START DOCUMENT PASSAGE

Something like 150 people where charred beyond recognition. There were a handful of survivors, mostly with serious burns.
I’m not sure, but I don’t think that’s the same crash (long time ago, so memory could be hazy). If you’re referring to events at Carswell AFB, I know there was an F-16 crash that involved a Reserve pilot sneaking a friend into the back seat of an F-16D (I think). At the time, I was working on the upper floor of a building that overlooked the crash area. It happened on a weekend, and by Monday morning, there was only a (surprisingly small) burned area in the grass beside the runway.
If my memory is to be trusted, the crash I witnessed happened on the Friday prior to a Memorial Day weekend. Probably 1986 or 87. I was leaving early to get a head start on the weekend, and just happened to be standing in the parking lot watching the flight of F-4s pitch up for landing. One of them just kept descending… then the canopy blew off, and I only saw one crewman leave the plane. The other apparently left after the craft disappeared below the trees. Both apparently too low for parachute deployment. It’s kinda sad, because I believe newer ejection seats can (usually) save the pilot even if the ejection occurs on the ground.
It was an LS-4 - I departed at around 2000’ AGL. Once the pilot is out the glider has a seriously aft CG, which results in a flat spin and a rate of descent not dramatically greater than a person under a parachute.
The other plane suffered little damage and landed safely.
While in training, I was doing touch-and-gos. CFI wanted me to see the big city airport, so we went to BNA for a couple of rounds. During the winter, they scrape the snow and ice to one end of the runway. After a couple of months or more, there’s a pretty high - 40-50 feet - mound of ice sitting there. Couple that with quarry off the end that acts as a sinkhole…
I came in low, and hit the cold air above all that rock and sank a few more feet. He firewalled everything and pulled up, but we still snapped off the nose gear of his 182 on the ice pile.
We circled until he could stop his new prop flat, then he side-slipped it around to a perfect 2-point landing, angled over to the grass and dropped the nose. We slid a few feet and had very little damage, thank og.
The other was less violent, but more scary. Riding with my buddy who’s the traffic guy for his local radio station. We lose the engine, and since I have more hours than he’s got hairs, I took over and landed on the highway just outside of town. No damage
I saw one from the cockpit.
I worked for a company that made auotpilots for general aviation. I went up in a company plane with a company pilot to do some testing on an omni coupler.
The pilot took off on an empty gas tank. On takeoff the engine died. He switched tanks and tried to restart the engine but it wouldn’t. He tipped the nose down and saw houses and trees. He decided to make a 180 back to the field. (I was told later that was exactly the wrong thing to do.)
We didn’t make it and went in on the left wing and nose and cartwheeled.
The pilots back was broken but I walked away with only a cracked sternum I got when my chest hit the steering yoke - we had seat belts in those days but no chest belts.
The FAA took the pilots license away. I developed a completely illogical fear of flying that took me a while to overcome.
Yes, about 1976 in the Venice/Marina del Rey area, Southern California. We were at school, at P.E. when we heard a loud boom overhead. Two small planes, (Cessna types) had collided. I remember as one seemed to slowly fall, all the strips of fabric-like material floating around it. It hit the nearby police station and went up in a 100-foot fireball. They found the head of one of the persons involved on the grounds of a nearby private school for younger children.

END DOCUMENT PASSAGE

* **TASK GOAL**
Using the plane crash accounts, explain in one to three sentences why the writer who went up to test an omni coupler ended up with a cracked sternum.

START DATA EXTRACT

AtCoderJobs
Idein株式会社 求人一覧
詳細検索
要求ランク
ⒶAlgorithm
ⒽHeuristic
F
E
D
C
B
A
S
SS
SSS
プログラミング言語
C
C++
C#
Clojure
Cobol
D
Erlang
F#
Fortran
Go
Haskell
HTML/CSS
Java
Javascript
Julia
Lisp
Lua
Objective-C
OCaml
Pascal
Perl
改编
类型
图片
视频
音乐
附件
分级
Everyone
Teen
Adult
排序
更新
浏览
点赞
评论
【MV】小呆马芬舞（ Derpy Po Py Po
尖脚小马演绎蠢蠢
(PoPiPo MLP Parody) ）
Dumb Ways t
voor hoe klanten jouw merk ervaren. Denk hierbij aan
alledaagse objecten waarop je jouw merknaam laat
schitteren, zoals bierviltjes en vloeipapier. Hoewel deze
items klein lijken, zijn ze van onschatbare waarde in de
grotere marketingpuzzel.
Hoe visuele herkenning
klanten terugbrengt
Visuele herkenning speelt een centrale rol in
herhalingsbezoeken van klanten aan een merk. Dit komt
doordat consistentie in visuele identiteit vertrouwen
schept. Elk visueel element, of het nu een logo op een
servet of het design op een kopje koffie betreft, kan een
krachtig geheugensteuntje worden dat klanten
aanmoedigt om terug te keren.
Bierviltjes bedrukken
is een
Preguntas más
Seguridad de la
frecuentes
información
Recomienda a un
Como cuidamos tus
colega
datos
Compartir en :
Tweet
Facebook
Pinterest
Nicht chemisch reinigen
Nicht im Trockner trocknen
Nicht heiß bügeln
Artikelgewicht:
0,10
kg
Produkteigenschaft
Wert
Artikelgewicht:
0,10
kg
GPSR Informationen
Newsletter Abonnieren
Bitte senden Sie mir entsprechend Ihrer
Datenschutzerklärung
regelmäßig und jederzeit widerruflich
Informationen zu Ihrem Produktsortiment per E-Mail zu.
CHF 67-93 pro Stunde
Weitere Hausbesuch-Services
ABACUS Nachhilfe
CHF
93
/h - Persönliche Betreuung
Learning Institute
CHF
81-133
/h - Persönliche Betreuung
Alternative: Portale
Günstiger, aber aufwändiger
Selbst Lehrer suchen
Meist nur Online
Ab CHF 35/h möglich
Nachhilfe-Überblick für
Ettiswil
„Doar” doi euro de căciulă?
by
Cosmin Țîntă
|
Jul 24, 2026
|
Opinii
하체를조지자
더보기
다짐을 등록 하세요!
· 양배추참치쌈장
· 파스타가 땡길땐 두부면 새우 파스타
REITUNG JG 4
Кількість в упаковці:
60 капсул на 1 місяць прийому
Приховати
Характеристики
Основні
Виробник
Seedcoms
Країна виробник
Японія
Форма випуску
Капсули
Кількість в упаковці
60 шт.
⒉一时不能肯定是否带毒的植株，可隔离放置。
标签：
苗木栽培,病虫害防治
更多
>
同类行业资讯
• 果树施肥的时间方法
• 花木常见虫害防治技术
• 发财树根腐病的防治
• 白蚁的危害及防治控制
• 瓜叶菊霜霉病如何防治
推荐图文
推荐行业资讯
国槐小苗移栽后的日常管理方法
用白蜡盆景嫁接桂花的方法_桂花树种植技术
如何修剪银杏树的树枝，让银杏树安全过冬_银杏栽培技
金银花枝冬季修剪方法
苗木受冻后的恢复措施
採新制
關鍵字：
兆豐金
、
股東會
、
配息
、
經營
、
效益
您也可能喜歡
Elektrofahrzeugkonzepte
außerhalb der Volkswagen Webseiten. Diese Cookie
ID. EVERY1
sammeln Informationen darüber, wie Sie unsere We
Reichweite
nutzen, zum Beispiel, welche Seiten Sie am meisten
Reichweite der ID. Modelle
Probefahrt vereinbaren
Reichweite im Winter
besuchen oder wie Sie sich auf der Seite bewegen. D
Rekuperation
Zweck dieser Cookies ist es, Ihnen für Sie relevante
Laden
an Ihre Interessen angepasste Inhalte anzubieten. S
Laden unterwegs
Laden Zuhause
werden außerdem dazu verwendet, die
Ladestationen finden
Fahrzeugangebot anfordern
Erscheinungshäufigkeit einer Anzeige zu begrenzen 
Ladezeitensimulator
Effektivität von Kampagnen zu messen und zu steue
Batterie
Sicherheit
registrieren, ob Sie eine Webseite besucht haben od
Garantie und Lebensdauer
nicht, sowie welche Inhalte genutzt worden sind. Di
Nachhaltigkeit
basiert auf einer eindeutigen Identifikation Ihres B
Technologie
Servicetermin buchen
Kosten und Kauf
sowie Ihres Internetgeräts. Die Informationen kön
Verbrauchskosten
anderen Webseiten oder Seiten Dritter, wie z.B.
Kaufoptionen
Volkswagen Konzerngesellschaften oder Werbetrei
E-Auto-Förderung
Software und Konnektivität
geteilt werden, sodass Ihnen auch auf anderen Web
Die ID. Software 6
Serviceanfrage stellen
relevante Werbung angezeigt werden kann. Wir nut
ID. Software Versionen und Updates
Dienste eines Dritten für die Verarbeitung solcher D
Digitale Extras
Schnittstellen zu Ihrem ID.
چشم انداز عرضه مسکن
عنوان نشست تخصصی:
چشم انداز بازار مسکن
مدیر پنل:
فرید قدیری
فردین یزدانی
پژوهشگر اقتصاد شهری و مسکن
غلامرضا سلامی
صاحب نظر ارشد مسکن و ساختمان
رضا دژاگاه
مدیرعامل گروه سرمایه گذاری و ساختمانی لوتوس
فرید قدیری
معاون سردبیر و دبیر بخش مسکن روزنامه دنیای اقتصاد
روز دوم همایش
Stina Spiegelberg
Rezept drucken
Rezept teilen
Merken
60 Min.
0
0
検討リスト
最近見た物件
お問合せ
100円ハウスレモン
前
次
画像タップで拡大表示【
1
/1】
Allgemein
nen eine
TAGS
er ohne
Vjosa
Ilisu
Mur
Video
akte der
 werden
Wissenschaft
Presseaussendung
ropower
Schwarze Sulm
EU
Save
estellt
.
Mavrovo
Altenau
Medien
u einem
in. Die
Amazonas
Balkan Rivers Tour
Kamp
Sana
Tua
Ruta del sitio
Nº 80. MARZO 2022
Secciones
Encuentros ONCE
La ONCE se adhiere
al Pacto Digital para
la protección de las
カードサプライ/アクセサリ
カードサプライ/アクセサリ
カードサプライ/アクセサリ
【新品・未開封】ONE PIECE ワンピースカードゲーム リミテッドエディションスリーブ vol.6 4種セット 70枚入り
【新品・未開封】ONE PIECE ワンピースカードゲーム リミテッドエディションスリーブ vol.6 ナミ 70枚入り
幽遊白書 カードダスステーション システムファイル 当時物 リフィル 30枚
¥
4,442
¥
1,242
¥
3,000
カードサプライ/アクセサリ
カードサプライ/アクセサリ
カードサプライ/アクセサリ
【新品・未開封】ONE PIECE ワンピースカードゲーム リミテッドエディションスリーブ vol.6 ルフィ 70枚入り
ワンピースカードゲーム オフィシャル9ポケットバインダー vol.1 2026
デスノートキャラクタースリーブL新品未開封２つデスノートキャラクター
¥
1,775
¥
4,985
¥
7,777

END DATA EXTRACT

* **WRITTEN RESPONSE**
The writer's chest hit the steering yoke when the plane went in on the left wing and nose and cartwheeled. The plane had seat belts but no chest belts in those days.